» Exercise prompt: What lines in the records below hold the string "with"? Please show them.

(Supplied information)

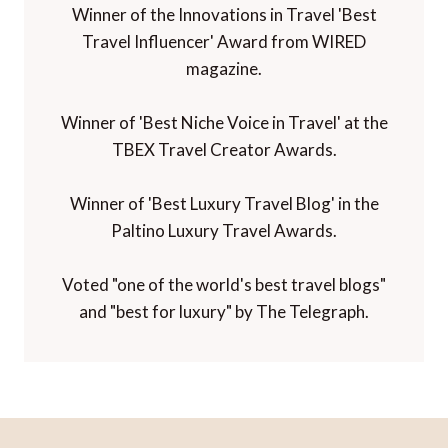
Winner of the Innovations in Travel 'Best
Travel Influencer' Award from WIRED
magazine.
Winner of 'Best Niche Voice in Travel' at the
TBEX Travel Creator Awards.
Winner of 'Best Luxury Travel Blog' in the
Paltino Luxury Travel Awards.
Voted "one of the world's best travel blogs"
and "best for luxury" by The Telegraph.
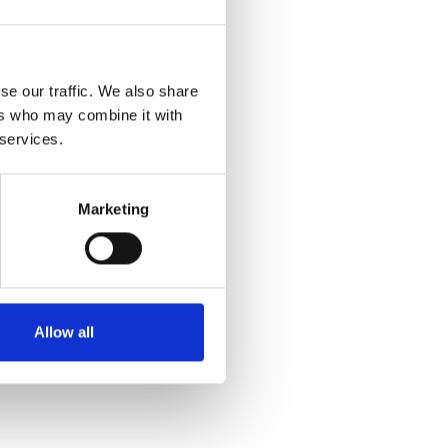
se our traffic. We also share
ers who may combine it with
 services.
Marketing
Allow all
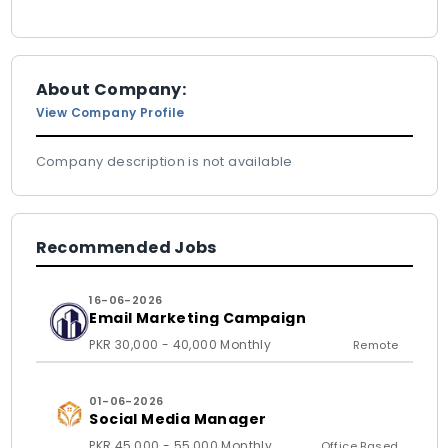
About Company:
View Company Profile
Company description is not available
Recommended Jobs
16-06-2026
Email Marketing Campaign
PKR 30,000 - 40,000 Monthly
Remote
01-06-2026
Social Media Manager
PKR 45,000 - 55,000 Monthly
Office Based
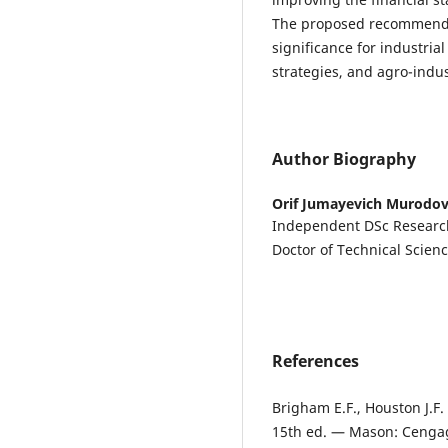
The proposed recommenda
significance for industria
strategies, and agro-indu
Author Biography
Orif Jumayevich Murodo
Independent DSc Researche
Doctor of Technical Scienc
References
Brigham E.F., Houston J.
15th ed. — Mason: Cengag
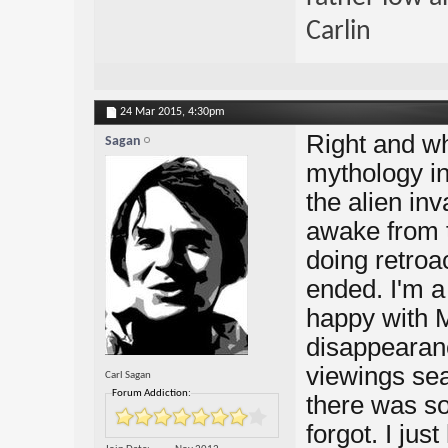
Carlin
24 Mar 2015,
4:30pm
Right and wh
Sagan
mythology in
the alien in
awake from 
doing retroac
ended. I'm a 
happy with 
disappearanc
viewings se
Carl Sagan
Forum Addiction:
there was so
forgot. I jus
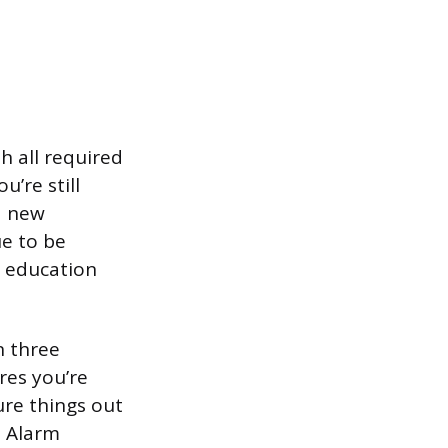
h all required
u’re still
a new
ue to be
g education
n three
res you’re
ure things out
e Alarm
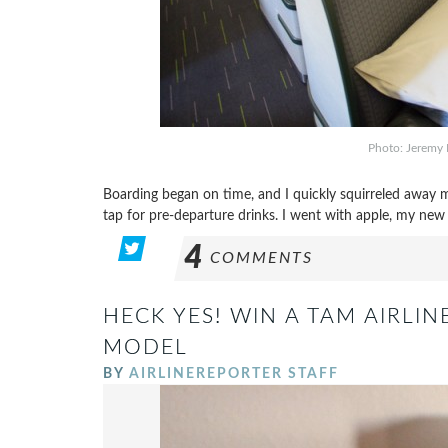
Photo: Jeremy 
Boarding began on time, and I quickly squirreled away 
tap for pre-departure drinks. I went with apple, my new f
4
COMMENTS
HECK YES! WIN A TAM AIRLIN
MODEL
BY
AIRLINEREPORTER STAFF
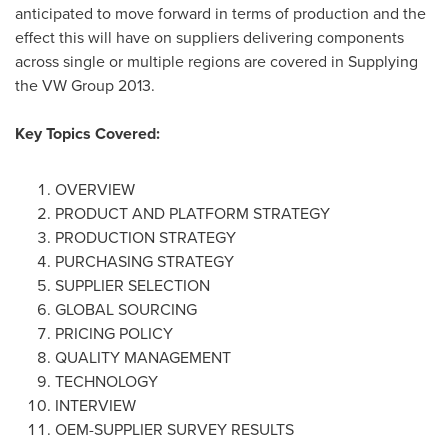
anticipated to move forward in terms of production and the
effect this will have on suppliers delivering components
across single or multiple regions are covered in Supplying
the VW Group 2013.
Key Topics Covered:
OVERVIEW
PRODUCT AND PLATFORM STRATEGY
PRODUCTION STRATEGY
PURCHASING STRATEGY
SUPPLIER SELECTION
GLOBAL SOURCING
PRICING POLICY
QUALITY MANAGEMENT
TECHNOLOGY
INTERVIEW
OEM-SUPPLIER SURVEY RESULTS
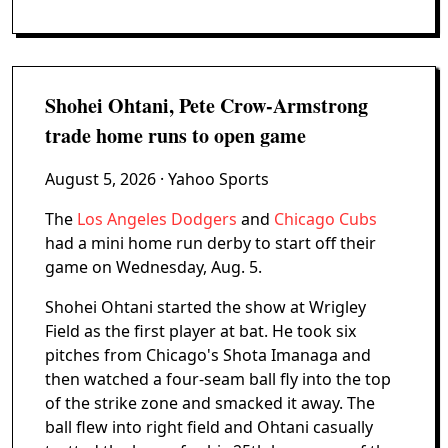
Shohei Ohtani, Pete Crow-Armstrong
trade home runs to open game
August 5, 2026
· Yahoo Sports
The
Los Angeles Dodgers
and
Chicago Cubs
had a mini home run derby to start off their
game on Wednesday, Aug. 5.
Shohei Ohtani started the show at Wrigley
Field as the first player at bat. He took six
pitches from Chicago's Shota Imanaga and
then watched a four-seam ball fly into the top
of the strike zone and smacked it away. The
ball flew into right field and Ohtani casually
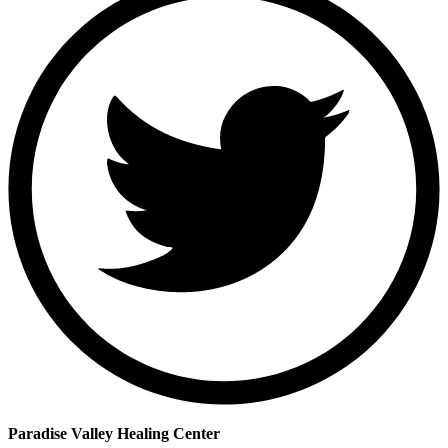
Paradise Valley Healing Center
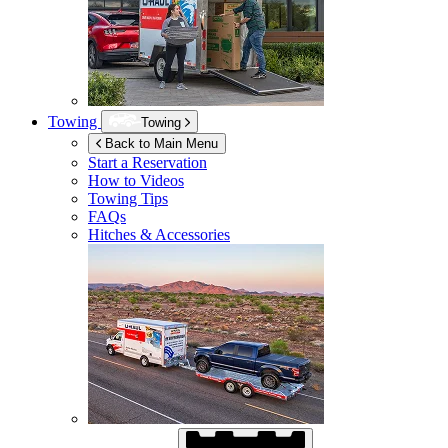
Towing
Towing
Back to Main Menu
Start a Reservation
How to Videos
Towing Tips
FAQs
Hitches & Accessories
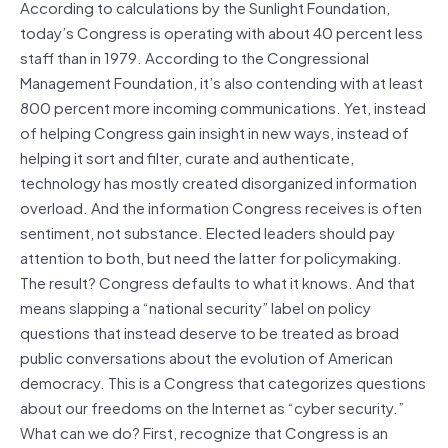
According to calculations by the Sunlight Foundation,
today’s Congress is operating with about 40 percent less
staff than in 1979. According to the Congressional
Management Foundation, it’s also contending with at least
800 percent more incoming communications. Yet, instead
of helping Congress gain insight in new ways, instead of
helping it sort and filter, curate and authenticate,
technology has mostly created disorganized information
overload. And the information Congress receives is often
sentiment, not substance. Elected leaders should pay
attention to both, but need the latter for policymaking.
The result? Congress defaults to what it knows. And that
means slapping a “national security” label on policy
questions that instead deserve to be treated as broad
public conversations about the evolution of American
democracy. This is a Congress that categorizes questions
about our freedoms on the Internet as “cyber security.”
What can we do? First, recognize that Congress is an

(End Supplied information)

» Response to this exercise:
ers who may combine it with
happy with 
tap for pre-departure drinks. I went with apple, my new f
today’s Congress is operating with about 40 percent less
Management Foundation, it’s also contending with at least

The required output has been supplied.